1. Climate Has
Always Changed - Always...!
All proxy temperature data sets reveal that there have been
cyclical changes in climate in the past 10,000 years.
There is not a single
climate scientist who denies this well-established fact. It
doesn't matter what your position on the causes and magnitude
and danger (or not) of current climate change is - you have to
be on board on this one.
Climate has
always changed...
And it has changed in
both directions, hot and cold.
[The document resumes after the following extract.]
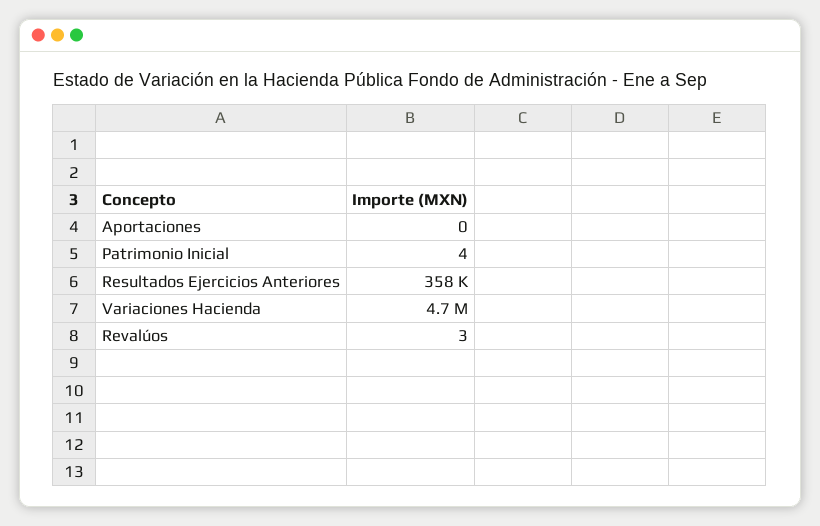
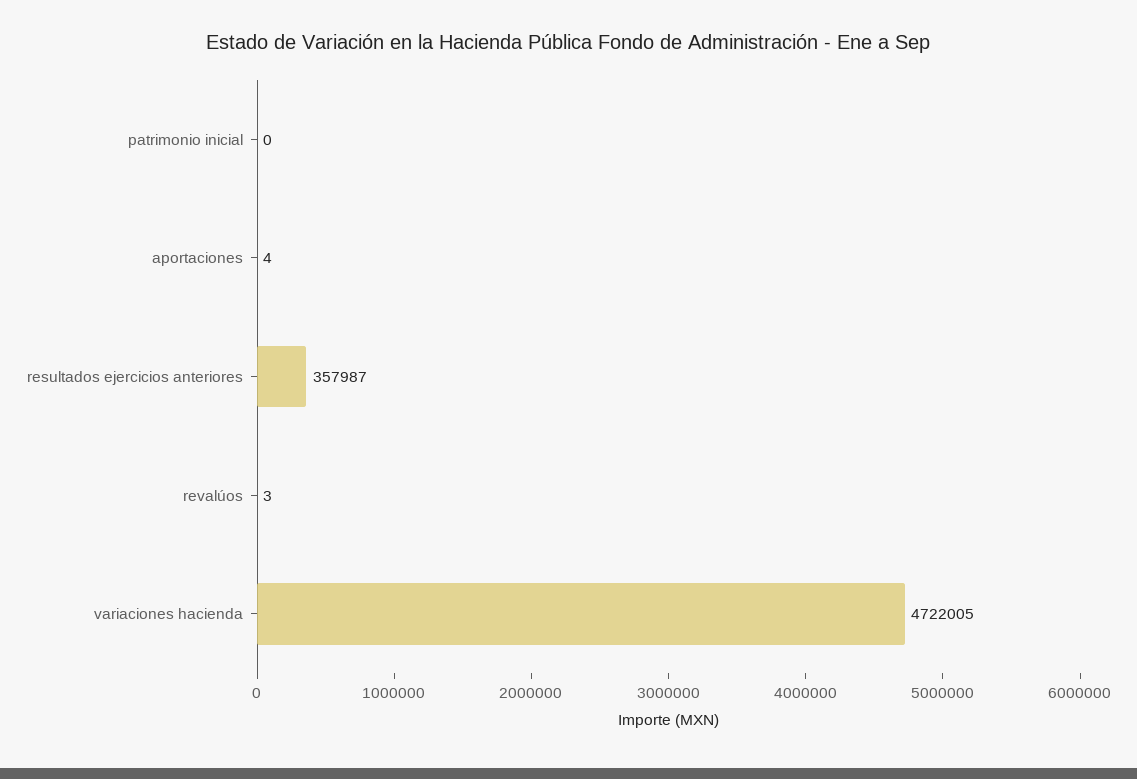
Aportaciones: 0 -> 4
Patrimonio Inicial: 4 -> 0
Until at least the 17th
century, all these changes occurred when almost all humans were
hunters, gatherers, and farmers.
2.
Temperature Increase in the Past Was Not Caused by Humans
Industrialization did not happen until the 17th century.
Therefore, no prior changes in climate were driven by human
emissions of carbon dioxide.
In the last
2,000 years alone, global temperatures rose
at least twice (around the 1st and
10th
centuries) to levels
very similar to today's, and neither of those warm periods
were caused by humans.
3. The Arctic
and Antarctic are Doing Better than Ever!
Yes, you read
that right.
The 10,000-year
Holocene paleoclimatology records reveal that both the Arctic
and Antarctic are in
some of their
healthiest states.
The only better
period for the poles was the 17th century, during the
Little Ice Age, when the ice mass levels were higher than
today's.
For the larger
part of the past 10,000 years, the
ice mass levels were lower than today's (below image). Despite huge losses
in recent decades, ice mass levels are at or near their historic
highs.
Source
4. Polar Bears
and Other Species Are Not Dying But Flourishing!
If you paid
attention to the previous fact, then the following one is not
hard to understand.
Polar bears -
often used as a symbol of climate doomsday - are one of the key
species in the Arctic. Contrary to the hype surrounding their
extinction fear, the population numbers
have actually increased in the past two decades.
Last year, the
Canadian government considered increasing polar bear killing
quotas as their increasing numbers posed a threat to the Inuit
communities living in the
Nunavut area.
The increase in
population size flies in the face of those who continue to claim
otherwise in the popular
news media.
And it is
not just the polar bears in the Arctic. Other critical
species elsewhere, like tigers, are also
making a comeback.
5. Carbon
Dioxide Is Not a Temperature Control Knob
While most of
the current climatologists who collaborate with the United
Nations believe anthropogenic CO2 emissions have
exacerbated natural warming in recent decades, there is no
empirical proof to support their claim.
The only way to
test it would be to wait and see if their assumptions come true.
The entire
climate fraternity was in for a surprise when global temperature
between 2000 and 2016
failed to rise as anticipated by the
climate alarmists.
The scientists
assumed that rising
CO2 emissions from human activity
would result in a rapid rise in temperature, but they didn't.
This proved
that atmospheric CO2 concentrations are not the
primary factor controlling global temperature.
Consideration
of a much longer period (10,000 or more years) suggests that
CO2 had no
significant role to play in temperature increases.
CO2
never was the temperature control knob.